■ **Prompt A**:
For each statement, say yes or no on whether it agrees with the forum thread on music downloading below, and quote the words of the thread that decide it. (i) Bandcamp and ReverbNation offer free music with an option to leave a tip. (ii) Under the "six strike" ruling, providers will eventually shut off the internet service of people who keep downloading illegally. (iii) The Spotify download is supposed to show a notice saying it contains a trojan horse.

***** Supplied passage *****

If I don't get a CD to review, I will buy whatever I listen to, sometimes used on Amazon. I read that even though you can legally download songs on Amazon and Itunes, 95% of folk download for free.
Sorry bout that
Can't believe this forum topic continues to add new comments. Thought we beat the question to death. But I'd like to throw out some old thoughts to the newbies:
-You buy used CDs. You borrow from the library and upload them to your computer. As the only compensation the artist, composer, record label and producer get is on the first sale...why is this behavior any more or less ethical than file sharing?
-There are so many places to get free and legal music if you just take the time to look around. Check out Noisetrade to start, and there are many individual artist websites are also a treasure trove. Bandcamp and ReverbNation also have tons of music posted by the artists that are free for the taking (with an option to leave a tip if so desired).
-The Spotify download should not be giving you a notice saying it contains a trojan horse. You may have attempted to do it off of a third party site. Here is the correct link: https://www.spotify.com/us/start/
-Starting in the next few weeks here in the US, folks who file share will start getting letters from their providers asking to please stop. There is a "six strike" ruling in place, that eventually will lead to them cutting the speed of your internet service if you fail to stop illegal downloading. Of course, if you do it at your local coffeehouse there will be no repercussions. But it's one step to help protect the creative properties of our artists and composers.

***** Material for this exercise *****

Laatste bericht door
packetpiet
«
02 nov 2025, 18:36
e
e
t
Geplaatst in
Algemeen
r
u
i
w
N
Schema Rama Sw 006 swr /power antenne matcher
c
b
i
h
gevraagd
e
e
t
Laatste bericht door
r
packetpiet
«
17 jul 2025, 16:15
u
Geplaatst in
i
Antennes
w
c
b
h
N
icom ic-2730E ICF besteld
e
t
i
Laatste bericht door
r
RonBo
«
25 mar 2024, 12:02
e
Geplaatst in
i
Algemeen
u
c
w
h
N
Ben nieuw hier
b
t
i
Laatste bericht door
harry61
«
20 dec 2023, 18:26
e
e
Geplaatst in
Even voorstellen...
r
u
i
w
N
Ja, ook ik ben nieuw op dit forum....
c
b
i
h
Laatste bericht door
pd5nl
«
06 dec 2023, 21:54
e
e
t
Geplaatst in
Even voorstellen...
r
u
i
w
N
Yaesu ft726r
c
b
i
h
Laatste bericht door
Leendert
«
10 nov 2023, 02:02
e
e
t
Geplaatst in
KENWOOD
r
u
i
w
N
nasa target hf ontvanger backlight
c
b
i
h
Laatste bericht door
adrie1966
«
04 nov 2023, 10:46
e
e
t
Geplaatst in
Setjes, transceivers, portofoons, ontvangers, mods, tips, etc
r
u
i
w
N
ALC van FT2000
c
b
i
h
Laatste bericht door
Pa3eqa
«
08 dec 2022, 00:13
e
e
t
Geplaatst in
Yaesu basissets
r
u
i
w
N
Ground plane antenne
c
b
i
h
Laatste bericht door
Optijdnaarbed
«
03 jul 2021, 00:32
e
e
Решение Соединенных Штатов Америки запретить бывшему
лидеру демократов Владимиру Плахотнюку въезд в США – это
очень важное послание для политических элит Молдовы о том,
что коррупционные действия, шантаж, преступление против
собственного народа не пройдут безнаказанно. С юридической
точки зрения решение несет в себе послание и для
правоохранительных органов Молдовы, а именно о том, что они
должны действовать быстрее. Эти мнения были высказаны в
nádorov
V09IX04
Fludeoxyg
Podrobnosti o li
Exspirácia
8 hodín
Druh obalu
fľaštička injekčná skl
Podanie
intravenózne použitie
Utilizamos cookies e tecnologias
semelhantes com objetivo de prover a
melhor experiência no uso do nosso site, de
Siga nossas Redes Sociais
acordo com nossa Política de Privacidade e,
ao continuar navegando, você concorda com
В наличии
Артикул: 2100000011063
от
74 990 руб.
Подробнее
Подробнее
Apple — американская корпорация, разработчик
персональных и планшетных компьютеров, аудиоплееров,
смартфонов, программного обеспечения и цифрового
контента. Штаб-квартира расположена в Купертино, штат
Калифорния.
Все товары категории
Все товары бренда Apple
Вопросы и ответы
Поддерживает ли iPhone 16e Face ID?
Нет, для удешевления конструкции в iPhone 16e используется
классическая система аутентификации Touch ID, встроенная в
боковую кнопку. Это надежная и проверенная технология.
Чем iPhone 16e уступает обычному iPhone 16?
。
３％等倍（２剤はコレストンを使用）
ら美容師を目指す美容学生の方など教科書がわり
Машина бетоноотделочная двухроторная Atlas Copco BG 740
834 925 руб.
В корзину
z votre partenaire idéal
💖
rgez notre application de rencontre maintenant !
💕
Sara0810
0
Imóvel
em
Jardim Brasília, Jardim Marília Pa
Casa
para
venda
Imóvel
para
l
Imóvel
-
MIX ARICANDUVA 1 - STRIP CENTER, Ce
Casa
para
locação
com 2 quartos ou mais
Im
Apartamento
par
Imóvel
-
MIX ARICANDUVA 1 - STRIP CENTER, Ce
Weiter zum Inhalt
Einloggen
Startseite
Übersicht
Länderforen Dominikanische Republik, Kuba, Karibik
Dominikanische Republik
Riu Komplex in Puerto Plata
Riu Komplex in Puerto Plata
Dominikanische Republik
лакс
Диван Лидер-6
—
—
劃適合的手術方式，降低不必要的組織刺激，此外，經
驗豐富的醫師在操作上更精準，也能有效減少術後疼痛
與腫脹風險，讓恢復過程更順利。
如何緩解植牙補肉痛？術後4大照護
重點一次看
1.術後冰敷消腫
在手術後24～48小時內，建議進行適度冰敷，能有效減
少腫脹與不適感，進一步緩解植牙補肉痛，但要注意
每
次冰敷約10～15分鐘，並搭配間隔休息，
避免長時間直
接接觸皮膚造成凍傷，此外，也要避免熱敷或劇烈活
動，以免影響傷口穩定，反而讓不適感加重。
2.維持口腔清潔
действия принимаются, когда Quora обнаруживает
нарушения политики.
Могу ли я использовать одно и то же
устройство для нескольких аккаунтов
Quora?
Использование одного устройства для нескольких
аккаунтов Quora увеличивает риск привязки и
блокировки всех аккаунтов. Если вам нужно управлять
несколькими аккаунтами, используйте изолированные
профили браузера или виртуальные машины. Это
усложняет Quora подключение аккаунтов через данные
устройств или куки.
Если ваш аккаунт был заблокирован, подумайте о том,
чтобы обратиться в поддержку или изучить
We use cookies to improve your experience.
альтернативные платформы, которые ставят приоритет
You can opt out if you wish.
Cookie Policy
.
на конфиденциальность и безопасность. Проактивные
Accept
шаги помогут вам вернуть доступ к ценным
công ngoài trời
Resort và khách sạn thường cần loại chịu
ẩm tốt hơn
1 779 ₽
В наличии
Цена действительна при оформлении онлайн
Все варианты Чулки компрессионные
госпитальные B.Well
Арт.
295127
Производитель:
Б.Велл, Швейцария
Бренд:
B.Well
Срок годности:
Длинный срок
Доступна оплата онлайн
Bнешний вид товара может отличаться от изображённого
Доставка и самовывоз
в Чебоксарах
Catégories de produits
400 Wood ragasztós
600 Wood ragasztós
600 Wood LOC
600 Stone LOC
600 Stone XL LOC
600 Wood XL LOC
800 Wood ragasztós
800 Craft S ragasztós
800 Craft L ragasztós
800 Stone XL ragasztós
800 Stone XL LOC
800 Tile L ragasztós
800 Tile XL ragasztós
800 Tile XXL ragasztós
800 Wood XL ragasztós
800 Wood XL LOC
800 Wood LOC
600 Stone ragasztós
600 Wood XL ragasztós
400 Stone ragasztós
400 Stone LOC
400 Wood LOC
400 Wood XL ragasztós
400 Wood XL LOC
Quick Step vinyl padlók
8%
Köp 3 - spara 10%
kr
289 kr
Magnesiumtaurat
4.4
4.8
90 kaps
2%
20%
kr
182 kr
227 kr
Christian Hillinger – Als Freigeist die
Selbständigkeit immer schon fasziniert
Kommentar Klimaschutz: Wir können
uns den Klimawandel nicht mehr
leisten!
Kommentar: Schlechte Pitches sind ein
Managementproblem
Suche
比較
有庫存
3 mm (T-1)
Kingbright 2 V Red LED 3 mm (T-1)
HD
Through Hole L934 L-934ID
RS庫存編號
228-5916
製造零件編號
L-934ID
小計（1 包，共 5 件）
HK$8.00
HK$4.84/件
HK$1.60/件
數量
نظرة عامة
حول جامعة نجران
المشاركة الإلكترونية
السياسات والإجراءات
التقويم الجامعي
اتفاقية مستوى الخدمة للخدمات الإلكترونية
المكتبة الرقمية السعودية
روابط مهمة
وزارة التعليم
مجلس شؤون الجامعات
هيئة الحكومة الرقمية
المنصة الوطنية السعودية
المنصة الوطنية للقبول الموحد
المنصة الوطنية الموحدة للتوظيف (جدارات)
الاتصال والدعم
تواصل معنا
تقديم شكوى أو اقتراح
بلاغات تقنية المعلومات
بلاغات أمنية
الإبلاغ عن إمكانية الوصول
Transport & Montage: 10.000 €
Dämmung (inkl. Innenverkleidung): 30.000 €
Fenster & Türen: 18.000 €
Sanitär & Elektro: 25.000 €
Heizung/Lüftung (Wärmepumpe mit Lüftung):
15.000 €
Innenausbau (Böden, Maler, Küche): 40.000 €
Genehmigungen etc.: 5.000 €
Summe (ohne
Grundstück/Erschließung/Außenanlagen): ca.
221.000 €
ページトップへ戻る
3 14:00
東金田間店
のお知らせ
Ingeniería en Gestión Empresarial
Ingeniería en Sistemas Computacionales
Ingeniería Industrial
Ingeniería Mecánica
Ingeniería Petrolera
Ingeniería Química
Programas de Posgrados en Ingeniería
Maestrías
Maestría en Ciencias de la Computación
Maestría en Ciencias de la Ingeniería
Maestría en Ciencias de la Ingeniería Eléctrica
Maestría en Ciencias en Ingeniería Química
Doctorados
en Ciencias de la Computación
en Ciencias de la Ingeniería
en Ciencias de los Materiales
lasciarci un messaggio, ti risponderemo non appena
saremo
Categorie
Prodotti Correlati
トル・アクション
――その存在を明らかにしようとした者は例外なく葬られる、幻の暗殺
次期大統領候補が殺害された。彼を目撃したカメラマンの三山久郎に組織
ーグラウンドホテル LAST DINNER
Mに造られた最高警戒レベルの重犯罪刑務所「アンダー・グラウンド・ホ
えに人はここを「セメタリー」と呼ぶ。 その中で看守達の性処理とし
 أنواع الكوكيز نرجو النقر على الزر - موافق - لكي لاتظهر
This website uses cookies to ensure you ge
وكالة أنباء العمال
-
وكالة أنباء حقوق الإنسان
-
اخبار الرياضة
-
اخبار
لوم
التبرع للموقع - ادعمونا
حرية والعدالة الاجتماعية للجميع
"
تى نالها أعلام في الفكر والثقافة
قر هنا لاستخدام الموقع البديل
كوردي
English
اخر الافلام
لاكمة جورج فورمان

*****

■ **Prompt B**:
Pull out every line of the entries above that contains the string "الوطنية". Case counts.

■ **Exercise solution A**:
(i) Yes: "Bandcamp and ReverbNation also have tons of music posted by the artists that are free for the taking (with an option to leave a tip if so desired)."
(ii) No: "eventually will lead to them cutting the speed of your internet service if you fail to stop illegal downloading."
(iii) No: "The Spotify download should not be giving you a notice saying it contains a trojan horse."

■ **Exercise solution B**:
المنصة الوطنية السعودية
المنصة الوطنية للقبول الموحد
المنصة الوطنية الموحدة للتوظيف (جدارات)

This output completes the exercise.